Mein Erscheinen – das konnte ich merken – brachte die Gäste Nikolai Iwanytschs anfangs in einige Verlegenheit; als sie aber sahen, daß er mich wie einen Bekannten begrüßte, beruhigten sie sich und schenkten mir keine weitere Aufmerksamkeit. Ich ließ mir Bier geben und setzte mich in die Ecke neben das Bäuerlein im zerrissenen Kittel. »Na«, schrie plötzlich Obaldui auf, nachdem er ein Glas Branntwein auf einen Zug geleert hatte, und begleitete diesen Ausruf mit jenem sonderbaren Fuchteln mit den Händen, ohne das er anscheinend kein einziges Wort zu sprechen pflegte, »was sollen wir noch warten? Wenn wir anfangen wollen, so müssen wir anfangen. Nun, Jasdika …?«
»Anfangen, anfangen«, fiel ihm Nikolai Iwanytsch zustimmend ins Wort.
»Gut, fangen wir meinetwegen an«, versetzte der Bauführer kaltblütig mit einem selbstbewußten Lächeln. »Ich bin fertig.«
»Auch ich bin fertig«, sagte Jakow aufgeregt.
»Nun, fangt doch an, Kinderchen, fangt an«, piepste Morgatsch.
Aber trotz des einstimmig geäußerten Wunsches fing niemand an; der Bauführer erhob sich nicht einmal von seiner Bank – alle schienen noch auf etwas zu warten.
»Fang an!« sagte scharf und düster der Wilde Herr.
Jakow fuhr zusammen. Der Bauführer erhob sich, schob seinen Gürtel hinunter und räusperte sich.
»Wer soll aber anfangen?« fragte er mit leicht veränderter Stimme den Wilden Herrn, der immer noch unbeweglich mitten in der Stube stand, die dicken Beine breit auseinandergespreizt und die mächtigen Hände fast bis an die Ellenbogen in die Hosentaschen vergraben.
»Du, du, Bauführer«, lallte Obaldui, »du, Bruder!«
Der Wilde Herr sah ihn finster an. Obaldui gab einen leisen, piepsenden Ton von sich, wurde verlegen, blickte auf einen Punkt an der Decke, zuckte die Achseln und verstummte.
»Man werfe ein Los«, sagte der «Wilde Herr gedehnt, »und das Achtel Bier auf den Schenktisch!«
Nikolai Iwanytsch bückte sich, hob ächzend das Achtel vom Boden und stellte es auf den Tisch.
Der Wilde Herr sah Jakow an und sagte: »Nun!«
Jakow wühlte in seinen Taschen, holte einen Kupfergroschen hervor und machte mit dem Zahn ein Zeichen darauf. Der Bauführer holte unter dem Schoß seines Kaftans einen neuen Lederbeutel hervor, band ohne Übereilung die Schnur auf, schüttete einen Haufen Kleingeld auf die Hand und suchte einen neuen Groschen heraus. Obaldui hielt seine abgetragene Mütze mit dem gebrochenen und abstehenden Schirm hin; Jakow warf seinen Groschen hinein, und der Bauführer seinen.
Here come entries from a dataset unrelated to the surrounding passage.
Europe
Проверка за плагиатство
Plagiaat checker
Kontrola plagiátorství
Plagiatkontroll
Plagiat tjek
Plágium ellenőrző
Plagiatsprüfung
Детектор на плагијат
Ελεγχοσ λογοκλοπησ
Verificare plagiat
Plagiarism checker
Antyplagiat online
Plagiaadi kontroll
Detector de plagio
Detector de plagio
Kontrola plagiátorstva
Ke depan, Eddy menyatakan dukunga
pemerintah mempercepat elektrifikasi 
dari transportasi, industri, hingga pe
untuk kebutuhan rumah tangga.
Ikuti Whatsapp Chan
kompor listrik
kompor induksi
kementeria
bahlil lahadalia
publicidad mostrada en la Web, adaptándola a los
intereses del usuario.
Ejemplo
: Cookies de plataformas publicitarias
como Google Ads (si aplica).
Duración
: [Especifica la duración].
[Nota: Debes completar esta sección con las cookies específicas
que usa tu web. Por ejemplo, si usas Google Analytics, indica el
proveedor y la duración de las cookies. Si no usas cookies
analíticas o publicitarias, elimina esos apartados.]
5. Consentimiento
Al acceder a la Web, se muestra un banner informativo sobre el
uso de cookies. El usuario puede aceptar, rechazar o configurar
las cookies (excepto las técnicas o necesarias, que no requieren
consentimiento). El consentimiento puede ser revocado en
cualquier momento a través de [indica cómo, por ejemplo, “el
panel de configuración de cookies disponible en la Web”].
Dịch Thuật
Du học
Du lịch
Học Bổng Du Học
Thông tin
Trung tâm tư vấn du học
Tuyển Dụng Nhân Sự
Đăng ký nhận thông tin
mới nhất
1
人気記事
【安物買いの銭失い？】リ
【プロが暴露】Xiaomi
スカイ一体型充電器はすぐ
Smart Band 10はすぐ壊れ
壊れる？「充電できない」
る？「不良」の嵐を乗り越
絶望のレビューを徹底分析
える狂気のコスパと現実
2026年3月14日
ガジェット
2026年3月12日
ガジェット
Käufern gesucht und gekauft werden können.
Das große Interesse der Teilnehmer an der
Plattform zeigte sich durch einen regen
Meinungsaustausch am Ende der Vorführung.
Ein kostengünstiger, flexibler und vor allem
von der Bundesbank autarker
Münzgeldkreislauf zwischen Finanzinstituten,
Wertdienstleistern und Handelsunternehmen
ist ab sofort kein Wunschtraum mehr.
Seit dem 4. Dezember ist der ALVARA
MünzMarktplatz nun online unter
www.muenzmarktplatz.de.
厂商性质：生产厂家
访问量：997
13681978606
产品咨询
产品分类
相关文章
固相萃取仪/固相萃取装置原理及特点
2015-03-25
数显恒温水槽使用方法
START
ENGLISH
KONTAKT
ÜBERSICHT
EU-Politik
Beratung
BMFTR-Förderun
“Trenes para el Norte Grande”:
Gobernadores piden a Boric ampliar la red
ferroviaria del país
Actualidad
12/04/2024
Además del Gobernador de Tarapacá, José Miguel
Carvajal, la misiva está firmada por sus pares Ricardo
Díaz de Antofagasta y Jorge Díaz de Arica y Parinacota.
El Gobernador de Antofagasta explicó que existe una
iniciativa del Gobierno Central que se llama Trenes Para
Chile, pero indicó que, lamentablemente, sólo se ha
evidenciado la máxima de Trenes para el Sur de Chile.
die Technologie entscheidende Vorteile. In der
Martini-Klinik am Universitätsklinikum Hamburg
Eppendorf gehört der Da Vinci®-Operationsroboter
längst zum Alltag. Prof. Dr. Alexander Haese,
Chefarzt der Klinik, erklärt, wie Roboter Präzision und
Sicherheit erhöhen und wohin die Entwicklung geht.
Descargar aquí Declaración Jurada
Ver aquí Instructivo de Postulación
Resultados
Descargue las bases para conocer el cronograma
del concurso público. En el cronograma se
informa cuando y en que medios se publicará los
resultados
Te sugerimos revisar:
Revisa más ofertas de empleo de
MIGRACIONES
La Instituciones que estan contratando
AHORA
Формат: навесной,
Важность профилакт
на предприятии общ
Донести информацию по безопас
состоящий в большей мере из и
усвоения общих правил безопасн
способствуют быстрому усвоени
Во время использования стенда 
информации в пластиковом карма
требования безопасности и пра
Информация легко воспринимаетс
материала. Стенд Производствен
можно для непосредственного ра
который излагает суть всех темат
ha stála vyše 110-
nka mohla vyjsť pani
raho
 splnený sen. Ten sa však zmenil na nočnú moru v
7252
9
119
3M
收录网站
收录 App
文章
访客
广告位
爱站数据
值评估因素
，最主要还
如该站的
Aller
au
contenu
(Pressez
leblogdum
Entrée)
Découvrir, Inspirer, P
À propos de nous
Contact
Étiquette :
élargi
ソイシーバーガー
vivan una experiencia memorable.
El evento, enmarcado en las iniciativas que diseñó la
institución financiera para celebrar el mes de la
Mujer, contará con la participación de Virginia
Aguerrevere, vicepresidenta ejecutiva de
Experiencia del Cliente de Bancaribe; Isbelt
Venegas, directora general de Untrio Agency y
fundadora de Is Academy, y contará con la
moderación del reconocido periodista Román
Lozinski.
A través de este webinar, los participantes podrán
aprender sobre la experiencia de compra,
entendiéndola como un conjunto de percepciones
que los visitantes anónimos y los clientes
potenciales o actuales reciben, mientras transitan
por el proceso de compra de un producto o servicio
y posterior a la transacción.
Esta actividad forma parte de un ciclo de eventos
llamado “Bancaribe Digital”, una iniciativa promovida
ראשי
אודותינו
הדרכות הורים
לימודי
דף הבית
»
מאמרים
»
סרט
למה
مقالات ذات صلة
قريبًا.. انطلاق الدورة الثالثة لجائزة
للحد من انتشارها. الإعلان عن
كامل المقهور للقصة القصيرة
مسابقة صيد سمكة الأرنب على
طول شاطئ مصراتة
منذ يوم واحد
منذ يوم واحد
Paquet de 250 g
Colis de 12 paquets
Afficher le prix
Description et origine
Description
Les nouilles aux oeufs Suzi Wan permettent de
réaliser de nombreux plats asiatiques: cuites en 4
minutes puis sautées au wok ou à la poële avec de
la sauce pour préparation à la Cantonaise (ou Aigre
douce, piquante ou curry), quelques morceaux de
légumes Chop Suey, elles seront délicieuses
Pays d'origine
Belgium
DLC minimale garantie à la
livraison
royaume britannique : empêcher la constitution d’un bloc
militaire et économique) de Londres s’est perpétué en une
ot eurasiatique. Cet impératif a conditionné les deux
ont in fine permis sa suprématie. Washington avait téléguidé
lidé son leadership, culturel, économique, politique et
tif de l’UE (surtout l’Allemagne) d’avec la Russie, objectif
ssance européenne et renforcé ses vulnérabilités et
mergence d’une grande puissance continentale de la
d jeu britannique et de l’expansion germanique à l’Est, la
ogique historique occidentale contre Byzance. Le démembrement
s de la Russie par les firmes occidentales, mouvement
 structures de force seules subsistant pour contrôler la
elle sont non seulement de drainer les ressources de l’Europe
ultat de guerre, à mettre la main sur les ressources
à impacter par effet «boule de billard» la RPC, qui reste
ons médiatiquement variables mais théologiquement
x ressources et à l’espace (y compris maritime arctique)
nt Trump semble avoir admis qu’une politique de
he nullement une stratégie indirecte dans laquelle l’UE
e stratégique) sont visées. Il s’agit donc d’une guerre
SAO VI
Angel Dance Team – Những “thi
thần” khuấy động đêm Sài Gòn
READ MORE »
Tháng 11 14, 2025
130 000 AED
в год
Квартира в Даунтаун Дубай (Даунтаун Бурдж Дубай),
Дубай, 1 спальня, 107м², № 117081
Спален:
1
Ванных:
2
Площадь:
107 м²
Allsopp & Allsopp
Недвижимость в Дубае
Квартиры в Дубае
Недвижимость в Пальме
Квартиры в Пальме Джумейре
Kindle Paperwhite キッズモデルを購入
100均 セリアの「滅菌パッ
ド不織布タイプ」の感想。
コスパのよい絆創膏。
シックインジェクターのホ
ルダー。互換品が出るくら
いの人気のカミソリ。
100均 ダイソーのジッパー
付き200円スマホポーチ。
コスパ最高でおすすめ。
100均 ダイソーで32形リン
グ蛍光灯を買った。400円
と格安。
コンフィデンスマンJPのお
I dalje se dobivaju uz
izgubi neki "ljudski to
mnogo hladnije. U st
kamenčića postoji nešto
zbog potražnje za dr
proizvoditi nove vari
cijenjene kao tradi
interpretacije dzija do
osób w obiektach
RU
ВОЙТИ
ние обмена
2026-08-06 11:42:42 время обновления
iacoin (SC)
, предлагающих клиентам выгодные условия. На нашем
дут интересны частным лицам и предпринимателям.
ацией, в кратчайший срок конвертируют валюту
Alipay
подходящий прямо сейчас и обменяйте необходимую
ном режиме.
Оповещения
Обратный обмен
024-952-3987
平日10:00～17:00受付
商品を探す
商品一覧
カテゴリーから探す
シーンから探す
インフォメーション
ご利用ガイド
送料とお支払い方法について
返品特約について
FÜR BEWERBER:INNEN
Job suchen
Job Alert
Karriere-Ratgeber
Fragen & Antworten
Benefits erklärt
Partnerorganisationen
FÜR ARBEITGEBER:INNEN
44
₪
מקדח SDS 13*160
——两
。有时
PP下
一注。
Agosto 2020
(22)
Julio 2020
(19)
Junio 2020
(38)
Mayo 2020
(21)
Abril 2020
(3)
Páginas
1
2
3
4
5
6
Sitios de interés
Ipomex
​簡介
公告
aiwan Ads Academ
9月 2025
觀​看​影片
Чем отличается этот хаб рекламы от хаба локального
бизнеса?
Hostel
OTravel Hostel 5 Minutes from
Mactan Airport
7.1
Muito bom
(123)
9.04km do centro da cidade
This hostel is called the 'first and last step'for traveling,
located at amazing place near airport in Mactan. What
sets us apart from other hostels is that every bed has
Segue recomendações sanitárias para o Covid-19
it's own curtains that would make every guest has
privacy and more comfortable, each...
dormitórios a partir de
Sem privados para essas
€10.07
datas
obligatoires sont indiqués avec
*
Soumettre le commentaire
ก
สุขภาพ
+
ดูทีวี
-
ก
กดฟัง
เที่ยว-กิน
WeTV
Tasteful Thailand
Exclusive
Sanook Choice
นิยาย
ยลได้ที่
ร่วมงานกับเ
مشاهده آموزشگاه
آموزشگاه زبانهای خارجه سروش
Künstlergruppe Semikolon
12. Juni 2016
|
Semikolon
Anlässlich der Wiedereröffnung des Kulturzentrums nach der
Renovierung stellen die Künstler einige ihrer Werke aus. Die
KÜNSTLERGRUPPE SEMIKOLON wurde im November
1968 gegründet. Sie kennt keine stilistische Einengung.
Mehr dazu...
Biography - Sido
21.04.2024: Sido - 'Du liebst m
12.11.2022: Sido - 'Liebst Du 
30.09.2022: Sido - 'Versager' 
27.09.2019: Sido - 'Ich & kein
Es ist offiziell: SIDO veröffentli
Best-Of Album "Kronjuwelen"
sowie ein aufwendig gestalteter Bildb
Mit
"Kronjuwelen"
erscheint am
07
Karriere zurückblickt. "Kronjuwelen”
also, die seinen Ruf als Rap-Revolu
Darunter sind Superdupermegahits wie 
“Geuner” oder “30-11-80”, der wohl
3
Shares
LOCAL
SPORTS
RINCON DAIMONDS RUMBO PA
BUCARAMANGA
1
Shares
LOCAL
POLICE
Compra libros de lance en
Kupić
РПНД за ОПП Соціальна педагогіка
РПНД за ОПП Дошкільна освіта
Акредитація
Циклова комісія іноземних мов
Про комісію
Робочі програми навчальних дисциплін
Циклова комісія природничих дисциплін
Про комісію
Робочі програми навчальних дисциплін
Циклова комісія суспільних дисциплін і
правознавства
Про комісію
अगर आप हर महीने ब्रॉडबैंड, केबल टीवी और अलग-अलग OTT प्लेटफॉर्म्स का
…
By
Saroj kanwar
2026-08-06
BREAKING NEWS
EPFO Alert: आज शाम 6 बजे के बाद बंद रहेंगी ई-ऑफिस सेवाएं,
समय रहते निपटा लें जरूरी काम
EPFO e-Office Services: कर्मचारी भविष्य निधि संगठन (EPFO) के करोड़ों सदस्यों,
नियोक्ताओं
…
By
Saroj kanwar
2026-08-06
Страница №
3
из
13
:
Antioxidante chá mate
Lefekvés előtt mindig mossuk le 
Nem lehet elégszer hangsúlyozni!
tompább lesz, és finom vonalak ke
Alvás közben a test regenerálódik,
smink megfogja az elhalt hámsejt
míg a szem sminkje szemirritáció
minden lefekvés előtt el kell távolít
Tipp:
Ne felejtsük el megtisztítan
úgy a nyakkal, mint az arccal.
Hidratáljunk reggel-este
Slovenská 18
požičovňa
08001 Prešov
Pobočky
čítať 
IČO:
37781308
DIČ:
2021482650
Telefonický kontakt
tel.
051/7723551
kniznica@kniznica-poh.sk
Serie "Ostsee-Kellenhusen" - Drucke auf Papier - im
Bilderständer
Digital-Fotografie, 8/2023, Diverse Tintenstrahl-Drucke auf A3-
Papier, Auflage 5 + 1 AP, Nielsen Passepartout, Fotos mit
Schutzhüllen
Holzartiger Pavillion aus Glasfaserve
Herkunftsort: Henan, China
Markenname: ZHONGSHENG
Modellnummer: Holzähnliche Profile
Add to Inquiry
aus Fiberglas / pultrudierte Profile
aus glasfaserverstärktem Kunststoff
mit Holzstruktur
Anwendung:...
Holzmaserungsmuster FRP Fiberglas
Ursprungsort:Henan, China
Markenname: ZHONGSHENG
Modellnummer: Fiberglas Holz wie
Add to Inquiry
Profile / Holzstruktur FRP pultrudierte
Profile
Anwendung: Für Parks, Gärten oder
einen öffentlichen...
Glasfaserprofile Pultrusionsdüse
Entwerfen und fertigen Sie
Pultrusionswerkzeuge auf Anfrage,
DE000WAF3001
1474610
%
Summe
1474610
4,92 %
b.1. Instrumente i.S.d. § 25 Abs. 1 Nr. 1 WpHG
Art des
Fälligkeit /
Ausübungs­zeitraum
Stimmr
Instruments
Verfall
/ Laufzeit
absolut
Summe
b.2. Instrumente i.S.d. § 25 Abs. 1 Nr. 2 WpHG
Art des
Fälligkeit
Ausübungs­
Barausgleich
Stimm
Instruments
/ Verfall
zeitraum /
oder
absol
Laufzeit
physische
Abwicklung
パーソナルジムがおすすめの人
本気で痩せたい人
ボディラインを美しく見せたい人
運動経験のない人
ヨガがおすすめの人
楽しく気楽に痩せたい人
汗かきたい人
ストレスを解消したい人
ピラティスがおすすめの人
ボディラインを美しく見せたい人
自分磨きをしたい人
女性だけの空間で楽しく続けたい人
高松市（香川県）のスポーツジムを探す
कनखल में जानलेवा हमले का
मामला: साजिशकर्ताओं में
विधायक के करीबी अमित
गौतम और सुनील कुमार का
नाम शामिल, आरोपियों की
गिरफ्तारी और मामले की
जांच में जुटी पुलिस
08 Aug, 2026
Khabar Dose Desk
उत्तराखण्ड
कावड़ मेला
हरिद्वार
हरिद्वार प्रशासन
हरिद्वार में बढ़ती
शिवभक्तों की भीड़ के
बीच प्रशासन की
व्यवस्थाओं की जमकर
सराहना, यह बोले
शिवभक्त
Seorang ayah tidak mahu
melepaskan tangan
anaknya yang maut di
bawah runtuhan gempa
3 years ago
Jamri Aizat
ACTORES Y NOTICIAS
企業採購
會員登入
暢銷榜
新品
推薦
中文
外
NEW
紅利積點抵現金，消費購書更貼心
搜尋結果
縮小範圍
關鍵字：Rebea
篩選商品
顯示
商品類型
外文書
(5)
»Du hast zu ziehen«, sagte der Wilde Herr zu Morgatsch. Morgatsch lächelte selbstzufrieden, nahm die Mütze in die beiden Hände und begann sie zu schütteln.
Augenblicklich trat eine tiefe Stille ein: die Groschen klirrten, aneinanderschlagend, leise. Ich sah mich aufmerksam um: Alle Gesichter drückten eine gespannte Erwartung aus; der Wilde Herr selbst kniff die Augen zusammen; sogar mein Nachbar, der Bauer im zerrissenen Kittel, reckte neugierig den Hals. Morgatsch steckte die Hand in die Mütze und holte den Groschen des Bauführers hervor; alle atmeten auf. Jakow errötete, und der Bauführer strich sich mit der Hand das Haar.